The Washington Times asked constitutional law scholar Jonathan Turley if the Espy case prevents Mr. Mueller from questioning Mr. Trump.

Mr. Turley answered no, with a caveat: Since the White House has provided a good deal of material, Mr. Mueller would be required to spell out exactly what other issues he needs resolved by talking directly with the president.

“There is merit in citing the case,” said Mr. Turley, a law professor at George Washington University.

“It does accurately show the test for presidents giving sworn testimony,” he said. “But the problem is that Mueller easily satisfies that standard, in that Trump clearly possesses material information to an ongoing criminal investigation.

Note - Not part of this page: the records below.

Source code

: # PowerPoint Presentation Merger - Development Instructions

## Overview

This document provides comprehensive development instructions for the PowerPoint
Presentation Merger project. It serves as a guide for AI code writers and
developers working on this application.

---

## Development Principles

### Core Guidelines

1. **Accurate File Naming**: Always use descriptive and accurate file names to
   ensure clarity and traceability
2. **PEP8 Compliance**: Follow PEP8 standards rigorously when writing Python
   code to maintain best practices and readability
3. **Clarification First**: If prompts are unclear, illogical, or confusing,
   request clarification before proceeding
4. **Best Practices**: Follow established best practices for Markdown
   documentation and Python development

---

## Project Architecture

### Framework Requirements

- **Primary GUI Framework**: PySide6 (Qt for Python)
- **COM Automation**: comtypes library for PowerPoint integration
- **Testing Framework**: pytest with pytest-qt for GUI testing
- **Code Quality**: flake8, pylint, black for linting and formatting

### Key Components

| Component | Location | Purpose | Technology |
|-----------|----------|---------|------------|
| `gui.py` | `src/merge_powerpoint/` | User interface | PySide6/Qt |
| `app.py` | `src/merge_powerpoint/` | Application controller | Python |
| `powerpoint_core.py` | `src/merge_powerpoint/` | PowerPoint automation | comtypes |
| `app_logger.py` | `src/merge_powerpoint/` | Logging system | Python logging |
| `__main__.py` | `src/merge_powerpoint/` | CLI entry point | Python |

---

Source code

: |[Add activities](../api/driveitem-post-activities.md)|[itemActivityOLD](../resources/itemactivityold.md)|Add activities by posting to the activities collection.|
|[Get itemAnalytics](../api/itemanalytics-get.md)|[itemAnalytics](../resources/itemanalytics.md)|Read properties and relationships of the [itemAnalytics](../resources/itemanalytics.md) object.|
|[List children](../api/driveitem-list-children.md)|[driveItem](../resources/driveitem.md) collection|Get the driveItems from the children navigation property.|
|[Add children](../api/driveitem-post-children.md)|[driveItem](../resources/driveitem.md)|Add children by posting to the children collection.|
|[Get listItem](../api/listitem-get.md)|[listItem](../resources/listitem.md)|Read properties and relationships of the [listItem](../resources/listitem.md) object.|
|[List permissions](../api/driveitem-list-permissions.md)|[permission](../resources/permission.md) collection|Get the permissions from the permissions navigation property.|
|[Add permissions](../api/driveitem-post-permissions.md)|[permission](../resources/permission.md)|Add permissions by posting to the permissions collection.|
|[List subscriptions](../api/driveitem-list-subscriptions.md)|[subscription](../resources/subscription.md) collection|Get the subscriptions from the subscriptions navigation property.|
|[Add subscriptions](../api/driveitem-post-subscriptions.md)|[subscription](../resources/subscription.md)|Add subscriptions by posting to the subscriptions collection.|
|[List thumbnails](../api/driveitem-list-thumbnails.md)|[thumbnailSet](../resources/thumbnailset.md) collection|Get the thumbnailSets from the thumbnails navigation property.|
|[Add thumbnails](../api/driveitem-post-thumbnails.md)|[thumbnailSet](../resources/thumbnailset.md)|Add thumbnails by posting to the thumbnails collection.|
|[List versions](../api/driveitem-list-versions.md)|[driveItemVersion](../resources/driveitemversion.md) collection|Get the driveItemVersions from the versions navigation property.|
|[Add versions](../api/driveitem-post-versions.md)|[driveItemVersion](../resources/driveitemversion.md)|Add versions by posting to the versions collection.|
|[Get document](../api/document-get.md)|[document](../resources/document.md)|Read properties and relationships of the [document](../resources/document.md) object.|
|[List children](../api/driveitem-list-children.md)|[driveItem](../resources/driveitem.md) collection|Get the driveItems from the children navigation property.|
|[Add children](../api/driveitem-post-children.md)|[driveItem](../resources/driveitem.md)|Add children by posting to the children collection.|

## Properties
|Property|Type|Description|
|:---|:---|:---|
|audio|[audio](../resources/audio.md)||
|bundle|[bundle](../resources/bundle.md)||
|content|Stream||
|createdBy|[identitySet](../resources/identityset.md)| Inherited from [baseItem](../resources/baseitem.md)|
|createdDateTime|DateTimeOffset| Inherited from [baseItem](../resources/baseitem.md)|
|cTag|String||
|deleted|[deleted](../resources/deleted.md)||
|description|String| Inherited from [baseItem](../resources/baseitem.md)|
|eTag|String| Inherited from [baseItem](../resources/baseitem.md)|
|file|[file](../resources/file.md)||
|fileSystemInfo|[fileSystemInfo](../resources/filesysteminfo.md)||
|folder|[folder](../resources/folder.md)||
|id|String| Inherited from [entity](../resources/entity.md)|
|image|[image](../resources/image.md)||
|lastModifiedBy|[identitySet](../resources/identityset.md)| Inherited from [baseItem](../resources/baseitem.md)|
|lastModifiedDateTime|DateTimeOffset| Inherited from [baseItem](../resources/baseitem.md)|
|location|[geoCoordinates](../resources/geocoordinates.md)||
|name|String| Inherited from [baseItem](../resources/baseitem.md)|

So the Espy standard is not a barrier to Mueller even if it were to be applied by the court.”

But, he said, Mr. Mueller must show his cards.

“That’s where the case is most useful,” he said. “I don’t think it’s a very effective standard to claim the president can refuse any sworn testimony. But it is a good precedent to assert the right of the president to learn with specificity what areas the special counsel wants to delve into.

“Having said all that, since the president himself is part of the investigation, it’s doubtful that White House officials can entirely answer the questions being raised by the special counsel. The Espy case is usable in demanding specificity. It is also useful in limiting questions in light of the availability of other White House officials.”

Legal analysts have opined that the president may face a “perjury trap.” His inquisitors will be schooled in virtually every meeting, email and memo created over two years or more. They will ask the president to recall what specific people said to him and what he said in reply.

Last month, Mr. Trump expressed a willingness to testify under oath.

The 1997 appeals court opinion ended with this statement:

“In holding that the privilege extends to communications authored by or solicited and received by presidential advisors and that a specified demonstration of need must be made even in regard to a grand jury subpoena, we are ever mindful of the dangers involved in cloaking governmental operations in secrecy and in placing obstacles in the path of the grand jury in its investigatory mission. There is a powerful counterweight to these concerns, however, namely the public and constitutional interest in preserving the efficacy and quality of presidential decision-making.”